* Begin SUPPLIED DATA *

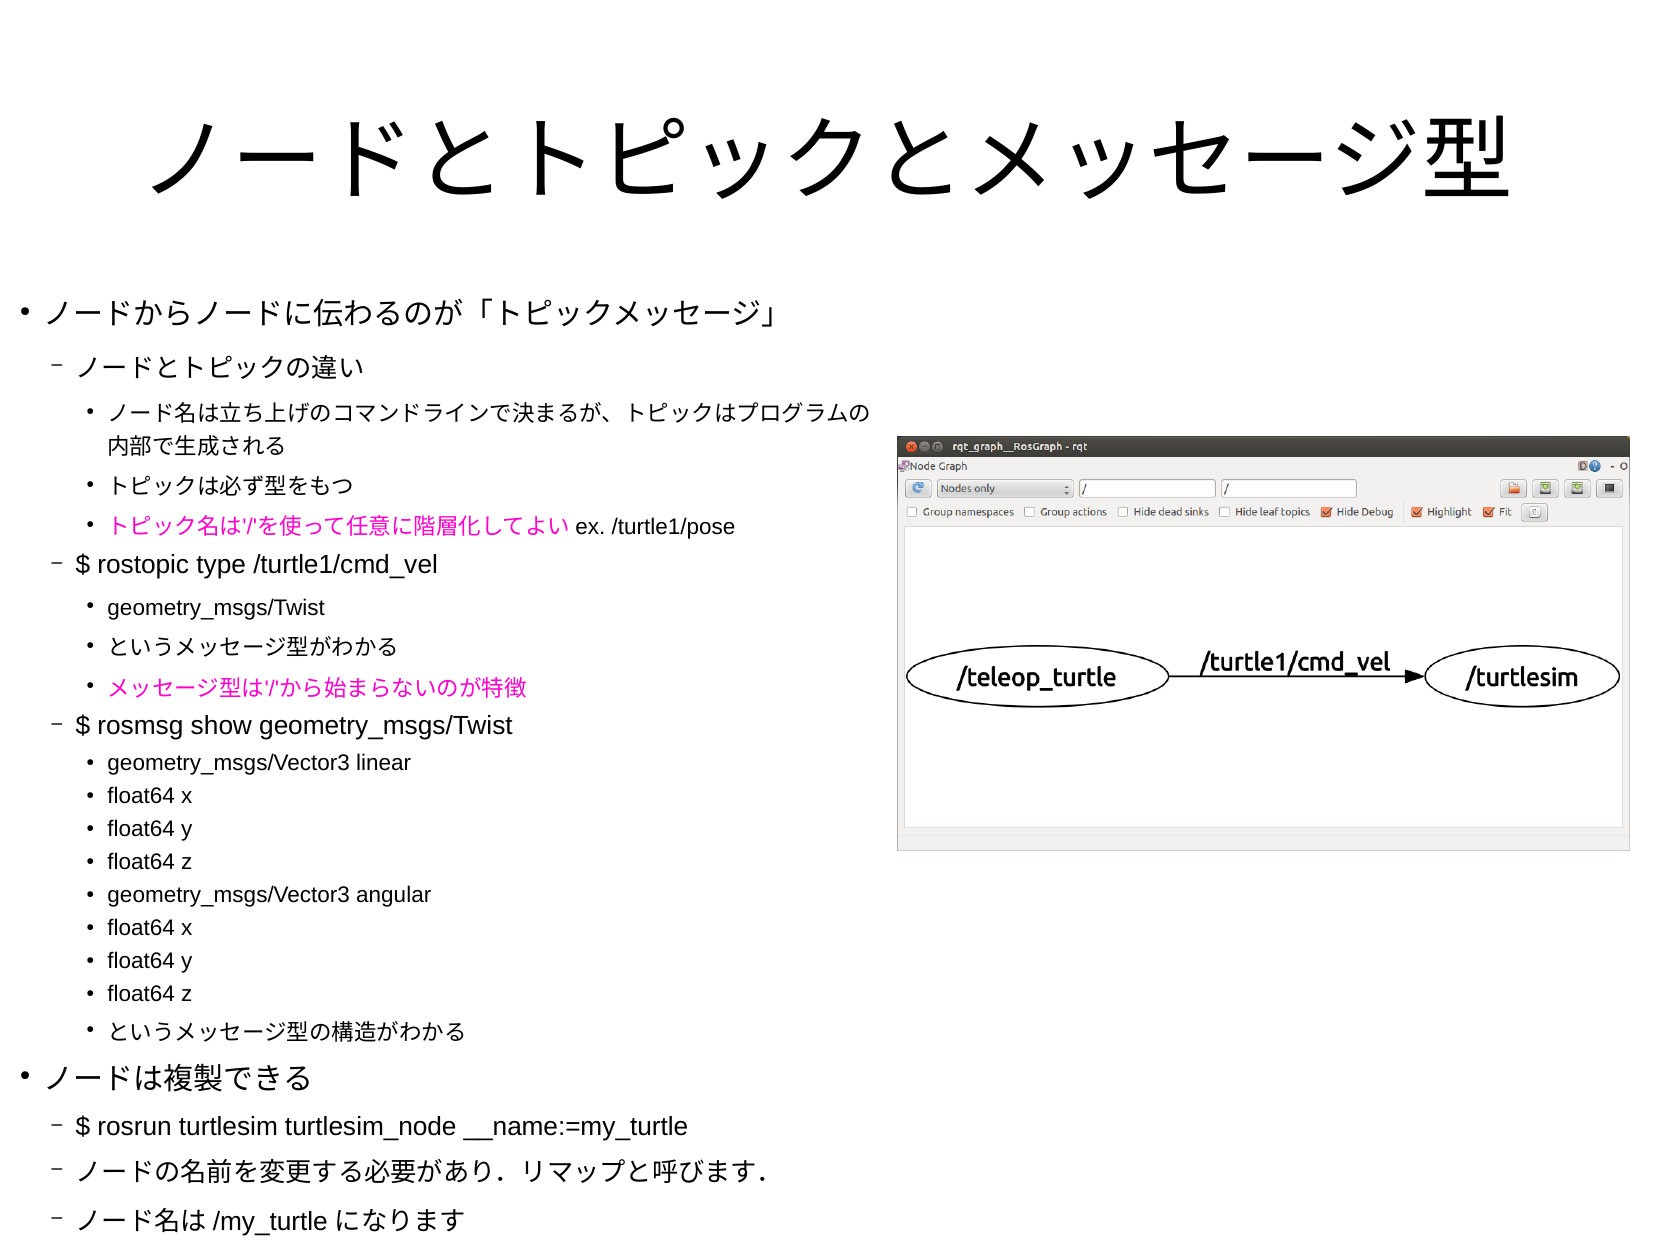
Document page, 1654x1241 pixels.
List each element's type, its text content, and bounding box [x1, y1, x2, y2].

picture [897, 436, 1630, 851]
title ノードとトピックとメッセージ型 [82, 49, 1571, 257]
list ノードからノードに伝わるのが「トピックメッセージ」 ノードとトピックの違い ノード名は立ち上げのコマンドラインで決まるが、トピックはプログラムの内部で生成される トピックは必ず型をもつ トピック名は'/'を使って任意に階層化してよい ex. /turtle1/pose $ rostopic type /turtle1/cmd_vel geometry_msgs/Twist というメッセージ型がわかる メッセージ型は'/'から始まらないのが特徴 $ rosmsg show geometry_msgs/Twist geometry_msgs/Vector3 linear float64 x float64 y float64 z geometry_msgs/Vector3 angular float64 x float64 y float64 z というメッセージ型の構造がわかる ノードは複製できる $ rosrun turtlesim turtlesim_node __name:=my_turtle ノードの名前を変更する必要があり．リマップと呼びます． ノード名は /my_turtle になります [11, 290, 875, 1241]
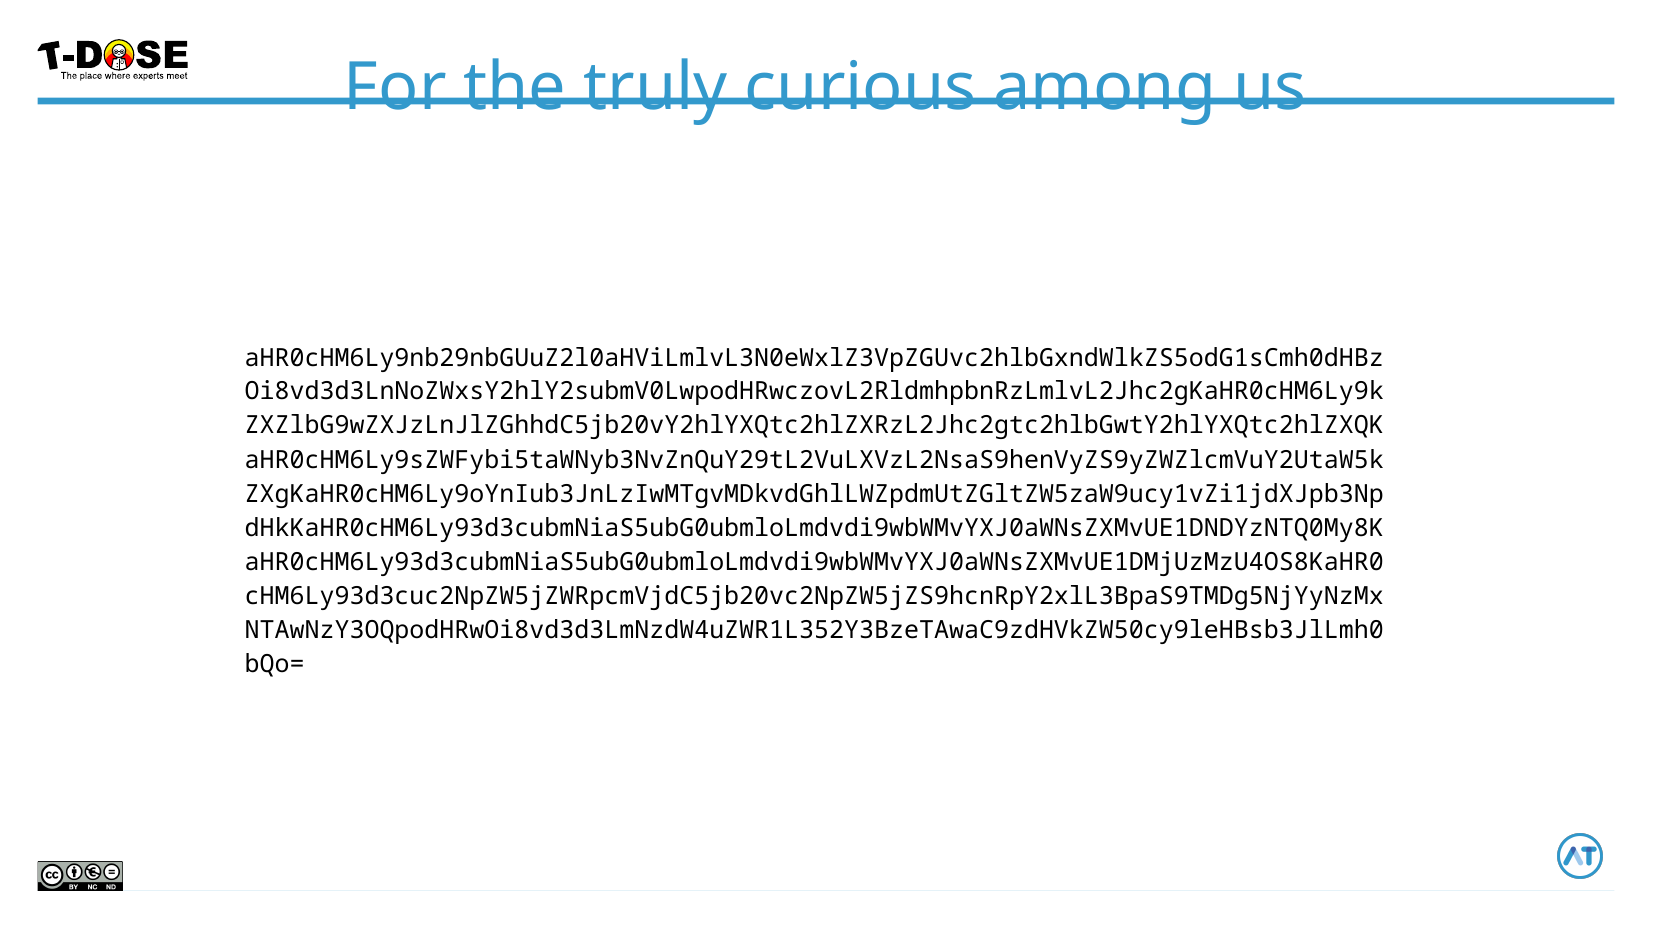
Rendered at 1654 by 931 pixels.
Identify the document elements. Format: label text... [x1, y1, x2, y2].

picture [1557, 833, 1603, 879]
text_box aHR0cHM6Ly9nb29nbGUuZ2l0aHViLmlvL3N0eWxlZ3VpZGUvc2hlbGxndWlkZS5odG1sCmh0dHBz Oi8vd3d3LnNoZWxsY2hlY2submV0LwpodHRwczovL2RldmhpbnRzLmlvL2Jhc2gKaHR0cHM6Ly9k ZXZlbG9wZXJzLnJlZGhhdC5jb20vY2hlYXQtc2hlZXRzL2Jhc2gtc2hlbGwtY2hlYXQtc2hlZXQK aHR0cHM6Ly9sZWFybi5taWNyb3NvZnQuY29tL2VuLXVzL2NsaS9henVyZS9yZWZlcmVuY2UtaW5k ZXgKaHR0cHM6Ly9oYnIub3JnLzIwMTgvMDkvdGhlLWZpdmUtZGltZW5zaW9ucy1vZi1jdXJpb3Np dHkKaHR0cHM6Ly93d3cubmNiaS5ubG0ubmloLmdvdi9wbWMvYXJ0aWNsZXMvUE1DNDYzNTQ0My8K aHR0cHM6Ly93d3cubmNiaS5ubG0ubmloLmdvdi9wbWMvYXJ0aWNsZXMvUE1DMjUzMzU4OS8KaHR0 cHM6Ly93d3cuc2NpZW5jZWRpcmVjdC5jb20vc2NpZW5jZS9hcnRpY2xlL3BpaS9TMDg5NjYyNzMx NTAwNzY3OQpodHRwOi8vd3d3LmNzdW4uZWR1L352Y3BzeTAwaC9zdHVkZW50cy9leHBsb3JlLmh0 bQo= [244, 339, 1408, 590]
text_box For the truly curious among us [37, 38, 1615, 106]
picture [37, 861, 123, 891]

* End SUPPLIED DATA *
* Begin SUPPLIED DATA *

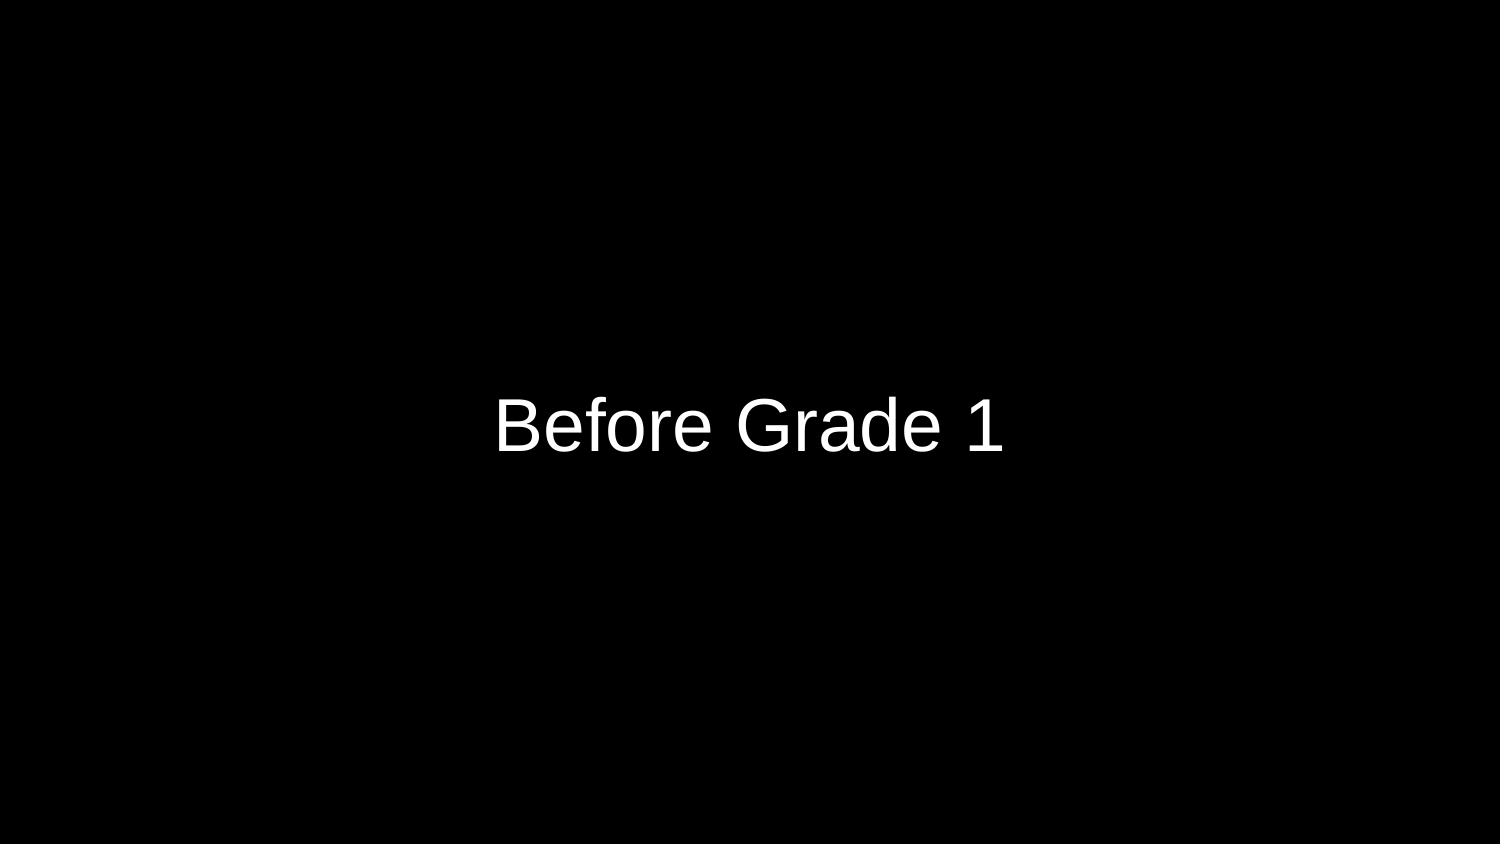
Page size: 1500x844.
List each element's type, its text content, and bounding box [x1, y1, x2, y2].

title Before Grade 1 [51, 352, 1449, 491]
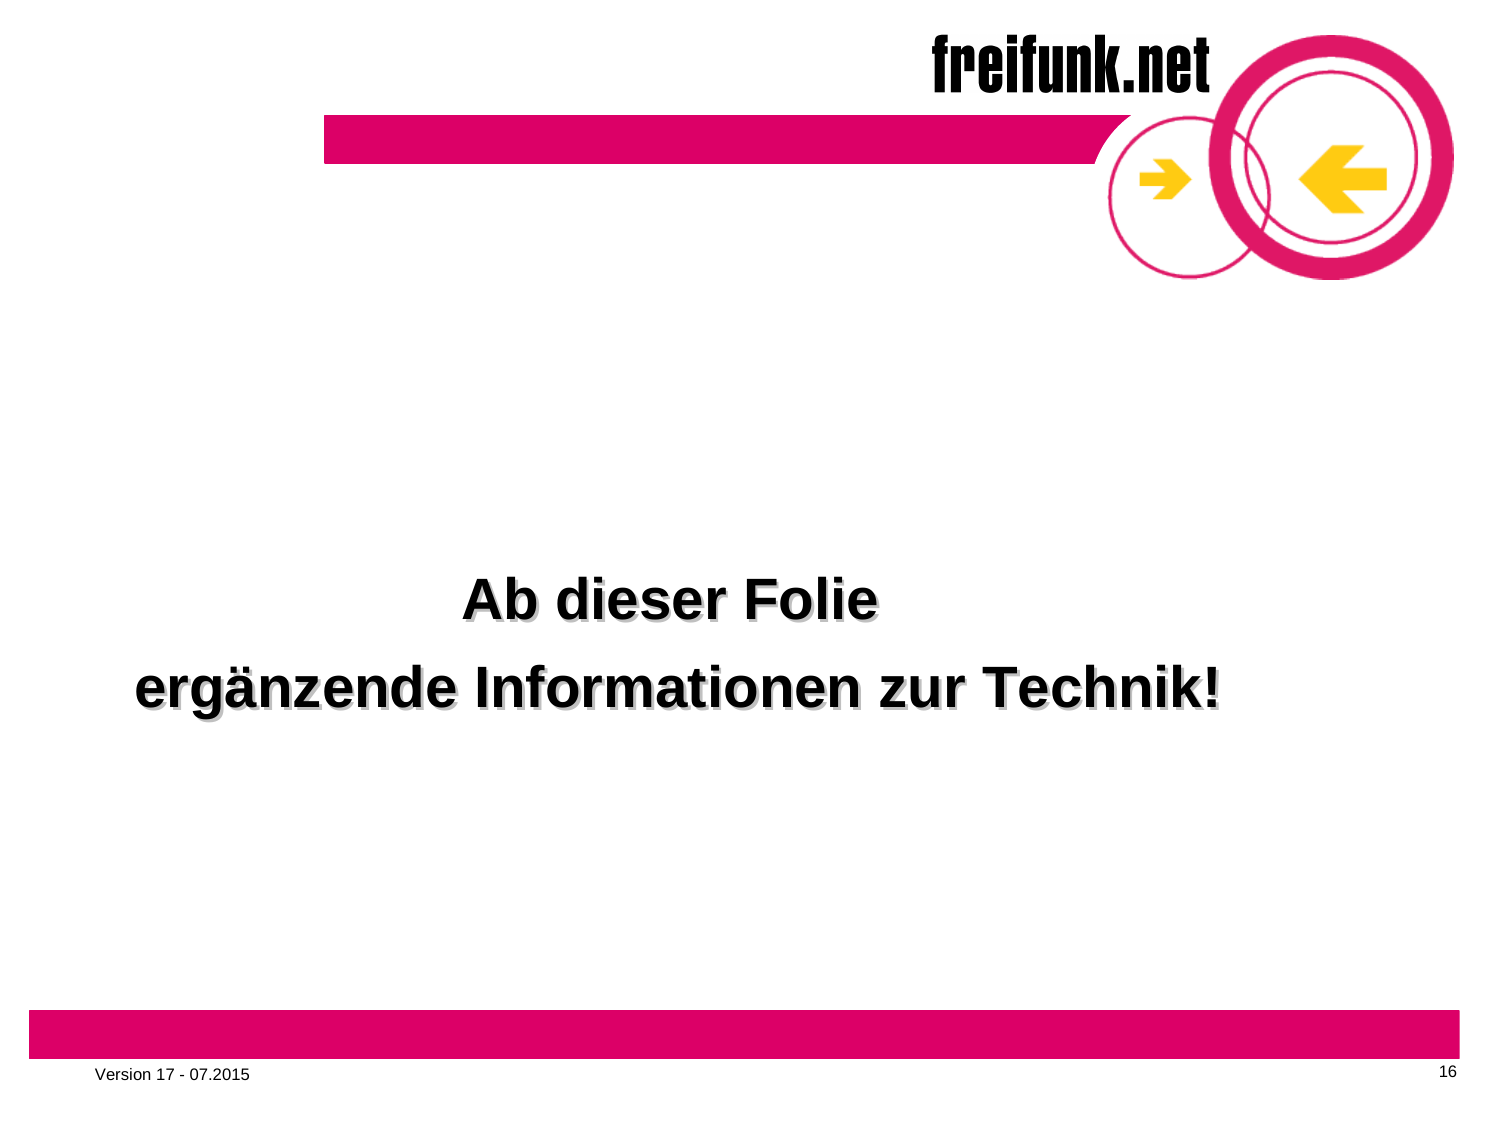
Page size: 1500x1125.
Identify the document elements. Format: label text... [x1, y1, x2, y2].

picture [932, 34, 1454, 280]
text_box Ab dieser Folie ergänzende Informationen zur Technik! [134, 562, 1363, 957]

* End SUPPLIED DATA *
* Begin SUPPLIED DATA *

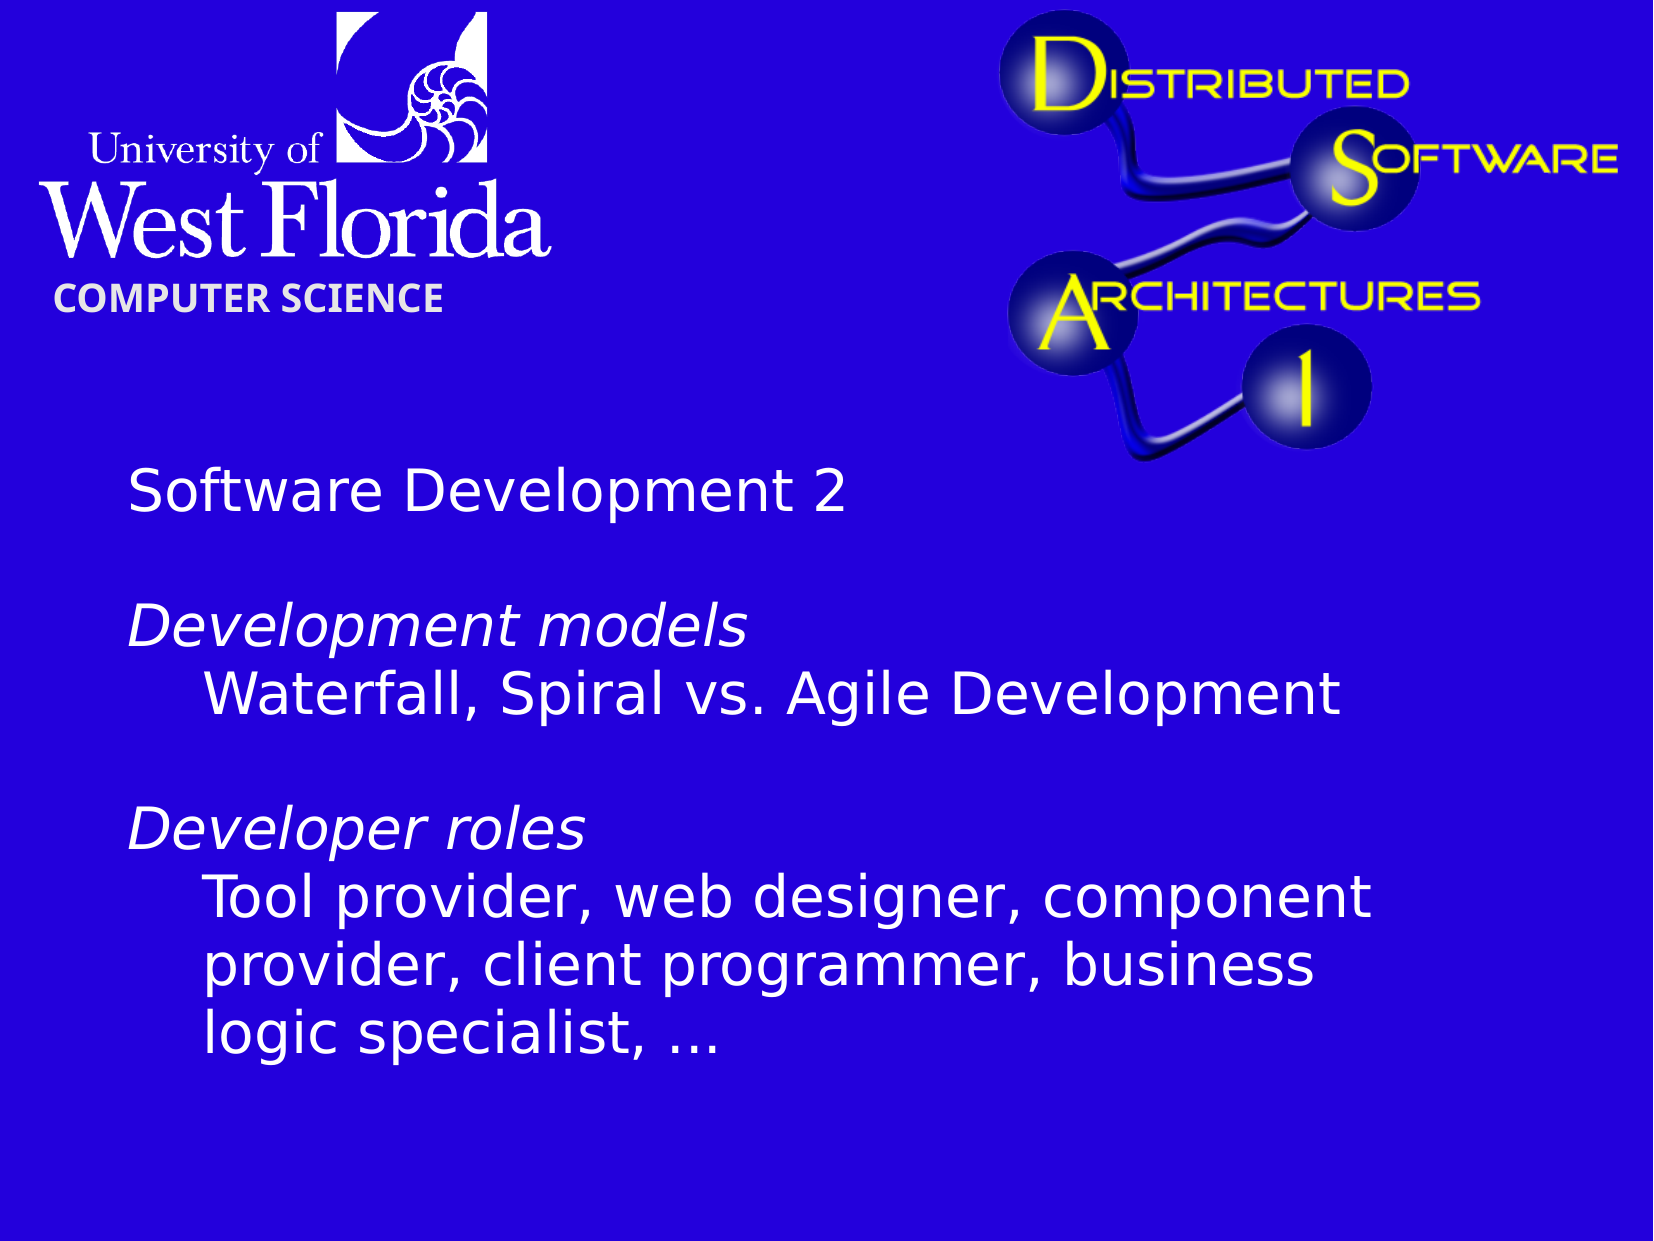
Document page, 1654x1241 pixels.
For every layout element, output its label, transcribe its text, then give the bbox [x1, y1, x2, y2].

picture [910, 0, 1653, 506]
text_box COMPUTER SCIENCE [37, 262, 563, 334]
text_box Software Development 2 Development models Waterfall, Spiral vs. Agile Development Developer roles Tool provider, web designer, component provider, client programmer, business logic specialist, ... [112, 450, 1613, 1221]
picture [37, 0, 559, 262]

* End SUPPLIED DATA *

→ **TASK TO CARRY OUT**:
Reproduce the lines from the one containing "Page size: 1500x1125." through the one containing "text_box Ab dieser", both included, with no changes.

→ **SOLUTION FOR THIS TASK**:
Page size: 1500x1125.
Identify the document elements. Format: label text... [x1, y1, x2, y2].

picture [932, 34, 1454, 280]
text_box Ab dieser Folie ergänzende Informationen zur Technik! [134, 562, 1363, 957]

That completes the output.